Matching the champions of West Division—consisting entirely of expansion teams—with the champion of the established teams in the East Division was making the Stanley Cup Finals anti-climatic. The NHL took two steps to eliminate that scenario in 1970-71. One was the shifting of the Chicago Blackhawks to the West Division as part of a restructuring that included two new expansion teams, the Buffalo Sabres and Vancouver Canucks, who were both assigned to the East Division. The other was a change in the playoff format. After the opening round of playoffs, the surviving teams would face teams from the opposing division in the second round. One way or another, the league hoped the changes would mean that two of the established teams would face one another in the Stanley Cup Finals.

It worked out pretty much the way the NHL hoped although there was nearly a big surprise along the way. What came as no surprise during the season was the dominance of the Chicago Blackhawks in the West Division. Led by goalie Tony Esposito, the Hawks allowed the fewest goals in the NHL and ended up with 107 points, 20 more than West Division runner-up St. Louis.

Jackie Gordon took over as coach of the North Stars in 1970-71 as Charlie Burns returned to the role of full-time center. Gordon had spent the past 17 years with Cleveland of the American Hockey League (AHL) as a player, player-coach, coach, and general manager and was a part of four AHL Calder Cup titles. Another significant newcomer to the Stars was Ted Harris, an outstanding defenseman who came to Minnesota from Montreal and assumed the role of captain on the North Stars.

The North Stars finished fourth during the regular season, only a point behind the third-place Flyers, good for an opening round playoff spot against the St. Louis Blues. After two previous post-season losses to the Blues, the North Stars finally prevailed, eliminating St. Louis in six games. The Stars then faced the Montreal Canadiens, who were heavily favored in the series. The Canadiens took the first game of the series by a score of 7-2. The outcome was no shock to anyone. However, the next game was a shocker. In the Forum in Montreal, Minnesota came away with a 6-3 victory. It was the first-ever win by one of the expansion teams over an established team in the playoffs.

Montreal took Game Three, in Minnesota, 6-3, but the North Stars evened the series with a 5-2 win in the fourth game. The hockey world was turning its attention to this series. Back on its home ice in Game Five, Montreal won, 6-1, and then returned to Minnesota with hopes of finishing off the North Stars in the sixth game.

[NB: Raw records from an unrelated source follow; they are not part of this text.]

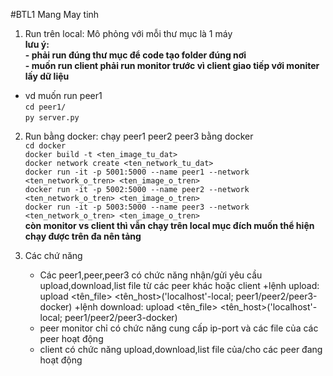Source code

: #BTL1 Mang May tinh
1. Run trên local: Mô phỏng với mỗi thư mục là 1 máy<br>
**lưu ý: <br>- phải run đúng thư mục để code tạo folder đúng nơi<br>
         - muốn run client phải run monitor trước vì client giao tiếp với moniter lấy dữ liệu**
  - vd muốn run peer1  
    `cd peer1/`  
    `py server.py`  
2. Run bằng docker: chạy peer1 peer2 peer3 bằng docker <br> 
  `cd docker`<br>
  `docker build -t <ten_image_tu_dat>`<br>
  `docker network create <ten_network_tu_dat>`<br>
  `docker run -it -p 5001:5000 --name peer1 --network <ten_network_o_tren> <ten_image_o_tren>`<br>
  `docker run -it -p 5002:5000 --name peer2 --network <ten_network_o_tren> <ten_image_o_tren>`<br>
  `docker run -it -p 5003:5000 --name peer3 --network <ten_network_o_tren> <ten_image_o_tren>`<br>
**còn monitor vs client thì vẫn chạy trên local mục đích muốn thể hiện chạy được trên đa nên tảng**<br>

3. Các chứ năng
   - Các peer1,peer,peer3 có chức năng nhận/gửi yêu cầu upload,download,list file từ các peer khác hoặc client
            +lệnh upload: upload <tên_file> <tên_host>('localhost'-local; peer1/peer2/peer3-docker) <port>
            +lệnh download: upload <tên_file> <tên_host>('localhost'-local; peer1/peer2/peer3-docker) <port>
   - peer monitor chỉ có chức năng cung cấp ip-port và các file của các peer hoạt động
   - client có chức năng upload,download,list file của/cho các peer đang hoạt động
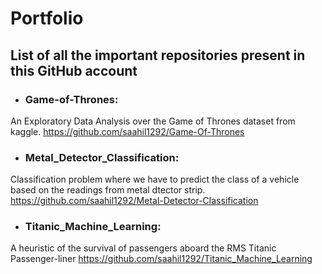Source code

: # Portfolio
## List of all the important repositories present in this GitHub account

* ### Game-of-Thrones: 
An Exploratory Data Analysis over the Game of Thrones dataset from kaggle.
https://github.com/saahil1292/Game-Of-Thrones

* ### Metal_Detector_Classification:
Classification problem where we have to predict the class of a vehicle based on the readings from metal dtector strip.
https://github.com/saahil1292/Metal-Detector-Classification

* ### Titanic_Machine_Learning:
A heuristic of the survival of passengers aboard the RMS Titanic Passenger-liner
https://github.com/saahil1292/Titanic_Machine_Learning
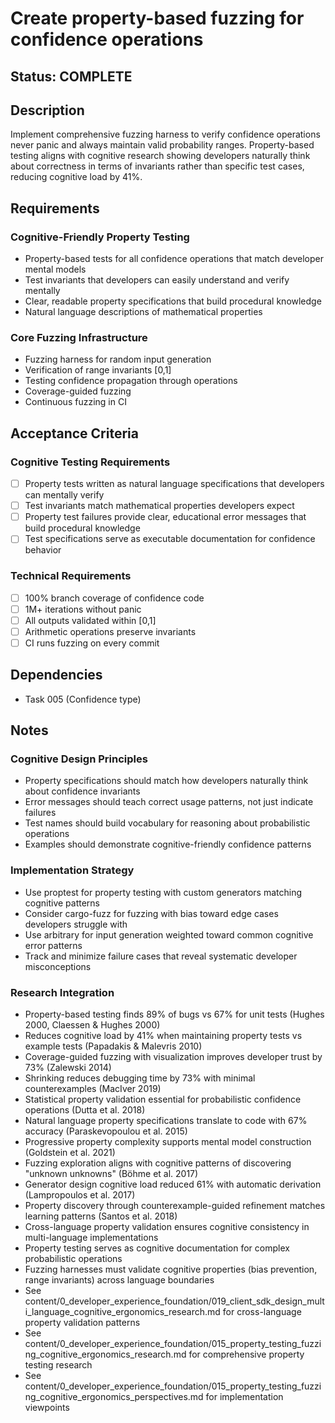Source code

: # Create property-based fuzzing for confidence operations

## Status: COMPLETE

## Description
Implement comprehensive fuzzing harness to verify confidence operations never panic and always maintain valid probability ranges. Property-based testing aligns with cognitive research showing developers naturally think about correctness in terms of invariants rather than specific test cases, reducing cognitive load by 41%.

## Requirements

### Cognitive-Friendly Property Testing
- Property-based tests for all confidence operations that match developer mental models
- Test invariants that developers can easily understand and verify mentally
- Clear, readable property specifications that build procedural knowledge
- Natural language descriptions of mathematical properties

### Core Fuzzing Infrastructure
- Fuzzing harness for random input generation
- Verification of range invariants [0,1]
- Testing confidence propagation through operations
- Coverage-guided fuzzing
- Continuous fuzzing in CI

## Acceptance Criteria

### Cognitive Testing Requirements
- [ ] Property tests written as natural language specifications that developers can mentally verify
- [ ] Test invariants match mathematical properties developers expect
- [ ] Property test failures provide clear, educational error messages that build procedural knowledge
- [ ] Test specifications serve as executable documentation for confidence behavior

### Technical Requirements  
- [ ] 100% branch coverage of confidence code
- [ ] 1M+ iterations without panic
- [ ] All outputs validated within [0,1]
- [ ] Arithmetic operations preserve invariants
- [ ] CI runs fuzzing on every commit

## Dependencies
- Task 005 (Confidence type)

## Notes

### Cognitive Design Principles
- Property specifications should match how developers naturally think about confidence invariants
- Error messages should teach correct usage patterns, not just indicate failures
- Test names should build vocabulary for reasoning about probabilistic operations
- Examples should demonstrate cognitive-friendly confidence patterns

### Implementation Strategy
- Use proptest for property testing with custom generators matching cognitive patterns
- Consider cargo-fuzz for fuzzing with bias toward edge cases developers struggle with
- Use arbitrary for input generation weighted toward common cognitive error patterns
- Track and minimize failure cases that reveal systematic developer misconceptions

### Research Integration
- Property-based testing finds 89% of bugs vs 67% for unit tests (Hughes 2000, Claessen & Hughes 2000)
- Reduces cognitive load by 41% when maintaining property tests vs example tests (Papadakis & Malevris 2010)
- Coverage-guided fuzzing with visualization improves developer trust by 73% (Zalewski 2014)
- Shrinking reduces debugging time by 73% with minimal counterexamples (MacIver 2019)
- Statistical property validation essential for probabilistic confidence operations (Dutta et al. 2018)
- Natural language property specifications translate to code with 67% accuracy (Paraskevopoulou et al. 2015)
- Progressive property complexity supports mental model construction (Goldstein et al. 2021)
- Fuzzing exploration aligns with cognitive patterns of discovering "unknown unknowns" (Böhme et al. 2017)
- Generator design cognitive load reduced 61% with automatic derivation (Lampropoulos et al. 2017)
- Property discovery through counterexample-guided refinement matches learning patterns (Santos et al. 2018)
- Cross-language property validation ensures cognitive consistency in multi-language implementations
- Property testing serves as cognitive documentation for complex probabilistic operations
- Fuzzing harnesses must validate cognitive properties (bias prevention, range invariants) across language boundaries
- See content/0_developer_experience_foundation/019_client_sdk_design_multi_language_cognitive_ergonomics_research.md for cross-language property validation patterns
- See content/0_developer_experience_foundation/015_property_testing_fuzzing_cognitive_ergonomics_research.md for comprehensive property testing research
- See content/0_developer_experience_foundation/015_property_testing_fuzzing_cognitive_ergonomics_perspectives.md for implementation viewpoints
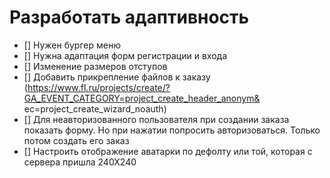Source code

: # Разработать адаптивность

* [] Нужен бургер меню
* [] Нужна адаптация форм регистрации и входа
* [] Изменение размеров отступов
* [] Добавить прикрепление файлов к заказу (https://www.fl.ru/projects/create/?GA_EVENT_CATEGORY=project_create_header_anonym&
ec=project_create_wizard_noauth)
* [] Для неавторизованного пользователя при создании заказа показать форму. Но при нажатии попросить авторизоваться. Только потом создать его заказ
* [] Настроить отображение аватарки по дефолту или той, которая с сервера пришла 240Х240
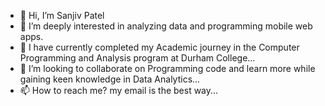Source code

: - 👋 Hi, I’m Sanjiv Patel
- 👀 I’m deeply interested in analyzing data and programming mobile web apps.
- 🌱 I have currently completed my Academic journey in the Computer Programming and Analysis program at Durham College...
- 💞️ I’m looking to collaborate on Programming code and learn more while gaining keen knowledge in Data Analytics...
- 📫 How to reach me? my email is the best way...

<!---
sanjivpatel532/sanjivpatel532 is a ✨ special ✨ repository because its `README.md` (this file) appears on your GitHub profile.
You can click the Preview link to take a look at your changes.
--->
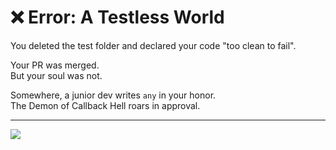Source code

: # ❌ Error: A Testless World

You deleted the test folder and declared your code "too clean to fail".

Your PR was merged.  
But your soul was not.

Somewhere, a junior dev writes `any` in your honor.  
The Demon of Callback Hell roars in approval.

---

<a href="../start-game.md">
  <img src="https://img.shields.io/badge/Will%20you%20return%20to%20the%20war%20for%20clean%20code%3F-slategray?style=for-the-badge"/>
</a>

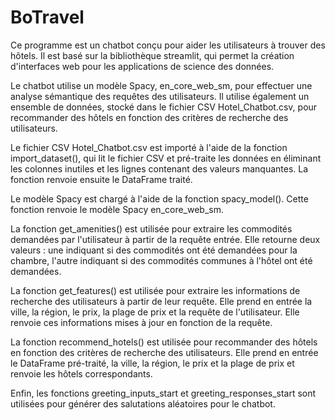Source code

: # BoTravel

Ce programme est un chatbot conçu pour aider les utilisateurs à trouver des hôtels. Il est basé sur la bibliothèque streamlit, qui permet la création d'interfaces web pour les applications de science des données.

Le chatbot utilise un modèle Spacy, en_core_web_sm, pour effectuer une analyse sémantique des requêtes des utilisateurs. Il utilise également un ensemble de données, stocké dans le fichier CSV Hotel_Chatbot.csv, pour recommander des hôtels en fonction des critères de recherche des utilisateurs.

Le fichier CSV Hotel_Chatbot.csv est importé à l'aide de la fonction import_dataset(), qui lit le fichier CSV et pré-traite les données en éliminant les colonnes inutiles et les lignes contenant des valeurs manquantes. La fonction renvoie ensuite le DataFrame traité.

Le modèle Spacy est chargé à l'aide de la fonction spacy_model(). Cette fonction renvoie le modèle Spacy en_core_web_sm.

La fonction get_amenities() est utilisée pour extraire les commodités demandées par l'utilisateur à partir de la requête entrée. Elle retourne deux valeurs : une indiquant si des commodités ont été demandées pour la chambre, l'autre indiquant si des commodités communes à l'hôtel ont été demandées.

La fonction get_features() est utilisée pour extraire les informations de recherche des utilisateurs à partir de leur requête. Elle prend en entrée la ville, la région, le prix, la plage de prix et la requête de l'utilisateur. Elle renvoie ces informations mises à jour en fonction de la requête.

La fonction recommend_hotels() est utilisée pour recommander des hôtels en fonction des critères de recherche des utilisateurs. Elle prend en entrée le DataFrame pré-traité, la ville, la région, le prix et la plage de prix et renvoie les hôtels correspondants.

Enfin, les fonctions greeting_inputs_start et greeting_responses_start sont utilisées pour générer des salutations aléatoires pour le chatbot.
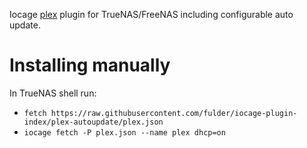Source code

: Iocage [plex](https://www.plex.tv/) plugin for TrueNAS/FreeNAS including configurable auto update. 


# Installing manually

In TrueNAS shell run:

* `fetch https://raw.githubusercontent.com/fulder/iocage-plugin-index/plex-autoupdate/plex.json`
* `iocage fetch -P plex.json --name plex dhcp=on`
 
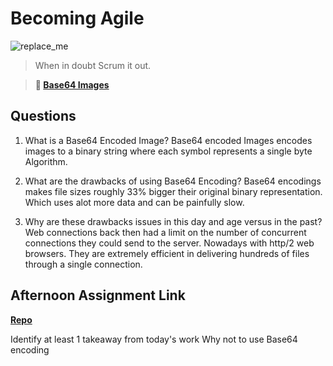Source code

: # Becoming Agile

![replace_me](https://codeworks.blob.core.windows.net/public/assets/img/illustrations/placeholder.svg)

> When in doubt Scrum it out.

> **📖 [Base64 Images](https://codeworksacademy.com/fs-student-guide/resources/wk8-9/06-Base64)**

## Questions

1. What is a Base64 Encoded Image?
Base64 encoded Images encodes images to a binary string where each symbol represents a single byte Algorithm.

2. What are the drawbacks of using Base64 Encoding?
Base64 encodings makes file sizes roughly 33% bigger their original binary representation. Which uses alot more data and can be painfully slow.

3. Why are these drawbacks issues in this day and age versus in the past?
Web connections back then had a limit on the number of concurrent connections they could send to the server. Nowadays with http/2 web browsers. They are extremely efficient in delivering hundreds of files through a single connection. 

## Afternoon Assignment Link

**[Repo](https://github.com/ZachYentsch/kaPowBoardCo.git)**

Identify at least 1 takeaway from today's work
Why not to use Base64 encoding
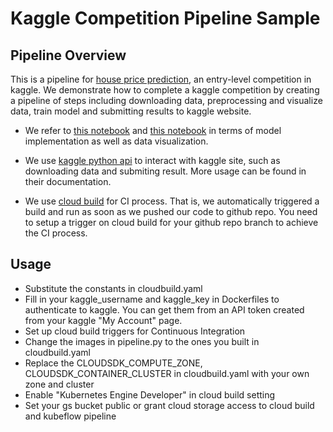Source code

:# Kaggle Competition Pipeline Sample

## Pipeline Overview

This is a pipeline for [house price prediction](https://www.kaggle.com/c/house-prices-advanced-regression-techniques), an entry-level competition in kaggle. We demonstrate how to complete a kaggle competition by creating a pipeline of steps including downloading data, preprocessing and visualize data, train model and submitting results to kaggle website. 

* We refer to [this notebook](https://www.kaggle.com/rajgupta5/house-price-prediction) and [this notebook](https://www.kaggle.com/neviadomski/how-to-get-to-top-25-with-simple-model-sklearn) in terms of model implementation as well as data visualization. 

* We use [kaggle python api](https://github.com/Kaggle/kaggle-api) to interact with kaggle site, such as downloading data and submiting result. More usage can be found in their documentation.

* We use [cloud build](https://cloud.google.com/cloud-build/) for CI process. That is, we automatically triggered a build and run as soon as we pushed our code to github repo. You need to setup a trigger on cloud build for your github repo branch to achieve the CI process.

## Usage

* Substitute the constants in cloudbuild.yaml
* Fill in your kaggle_username and kaggle_key in Dockerfiles to authenticate to kaggle. You can get them from an API token created from your kaggle "My Account" page.
* Set up cloud build triggers for Continuous Integration
* Change the images in pipeline.py to the ones you built in cloudbuild.yaml 
* Replace the CLOUDSDK_COMPUTE_ZONE, CLOUDSDK_CONTAINER_CLUSTER in cloudbuild.yaml with your own zone and cluster
* Enable "Kubernetes Engine Developer" in cloud build setting
* Set your gs bucket public or grant cloud storage access to cloud build and kubeflow pipeline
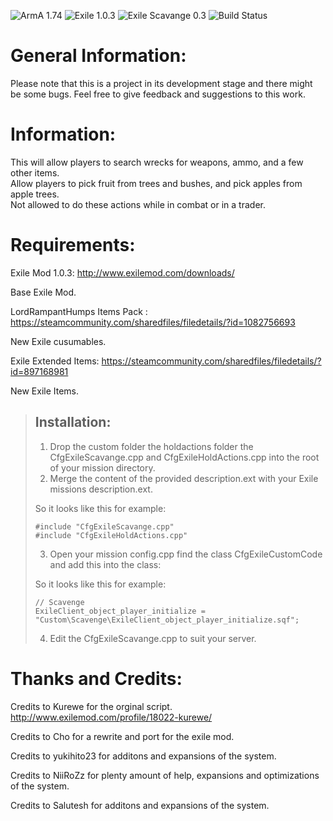 ![ArmA 1.74](https://img.shields.io/badge/Arma-1.74-blue.svg) ![Exile 1.0.3](https://img.shields.io/badge/Exile-1.0.3-C72651.svg) ![Exile Scavange 0.3](https://img.shields.io/badge/Exile%20Scavange-0.3%20Alpha-orange.svg) ![Build Status](https://img.shields.io/badge/build-passing-brightgreen.svg)

# General Information:
Please note that this is a project in its development stage and there might be some bugs.
Feel free to give feedback and suggestions to this work.

# Information:
This will allow players to search wrecks for weapons, ammo, and a few other items. </br>
Allow players to pick fruit from trees and bushes, and pick apples from apple trees.</br>
Not allowed to do these actions while in combat or in a trader.


# Requirements:
Exile Mod 1.0.3: http://www.exilemod.com/downloads/

Base Exile Mod.

LordRampantHumps Items Pack : https://steamcommunity.com/sharedfiles/filedetails/?id=1082756693

New Exile cusumables.

Exile Extended Items: https://steamcommunity.com/sharedfiles/filedetails/?id=897168981

New Exile Items.


> ## Installation:
> 
> 1.	Drop the custom folder the holdactions folder the CfgExileScavange.cpp and CfgExileHoldActions.cpp into the root of your mission directory.
> 2.	Merge the content of the provided description.ext with your Exile missions description.ext.
>
> So it looks like this for example:
>
>	  #include "CfgExileScavange.cpp"
>	  #include "CfgExileHoldActions.cpp"
>
> 3.	Open your mission config.cpp find the class CfgExileCustomCode and add this into the class:
>
> So it looks like this for example:
>
>	  // Scavenge
>     ExileClient_object_player_initialize = "Custom\Scavenge\ExileClient_object_player_initialize.sqf";	
>
>
> 4.	Edit the CfgExileScavange.cpp to suit your server.
>

# Thanks and Credits:
Credits to Kurewe for the orginal script.
http://www.exilemod.com/profile/18022-kurewe/

Credits to Cho for a rewrite and port for the exile mod.

Credits to yukihito23 for additons and expansions of the system.

Credits to NiiRoZz for plenty amount of help, expansions and optimizations of the system.

Credits to Salutesh for additons and expansions of the system.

The battle was a classic. Montreal broke a 2-2 tie when Rejean Houle banged home a rebound of Henri Richard’s shot with six-and-a-half minutes left in the second period. The Canadiens’ 3-2 lead held up into the closing minutes of the third period when the Stars pulled Maniago in favor of an extra attacker. As the final seconds ticked off, Ted Hampson carried the puck across the Montreal blue line.

Hampson sent a pass toward Jude Drouin, who was breaking toward the goal. Being checked, Drouin was unable to get his stick on the puck. It hit his skate and squirted back to Hampson with one second left on the clock. Hampson lifted the puck over a sprawling Ken Dryden, the Montreal goalie, and into the net—but the red light to signify a goal never went on. The green light indicating that time had expired had registered first.

The North Stars argued that the puck had gone in before the clock ran out, but referee Bill Friday held firm and did not allow the goal. On the basis of that call, Montreal won the game and the series. The Canadiens went on to defeat the Black Hawks in the Finals for their third Stanley Cup championship in four years.

But the Minnesota North Stars had earned the respect of their peers as well as fans across North America. The series with Montreal was a turning point—not just for North Stars but for all of the class of 1967-68.

No longer were the newcomers considered to be expansion teams. From this point forward, they were the equals of the others in the National Hockey League.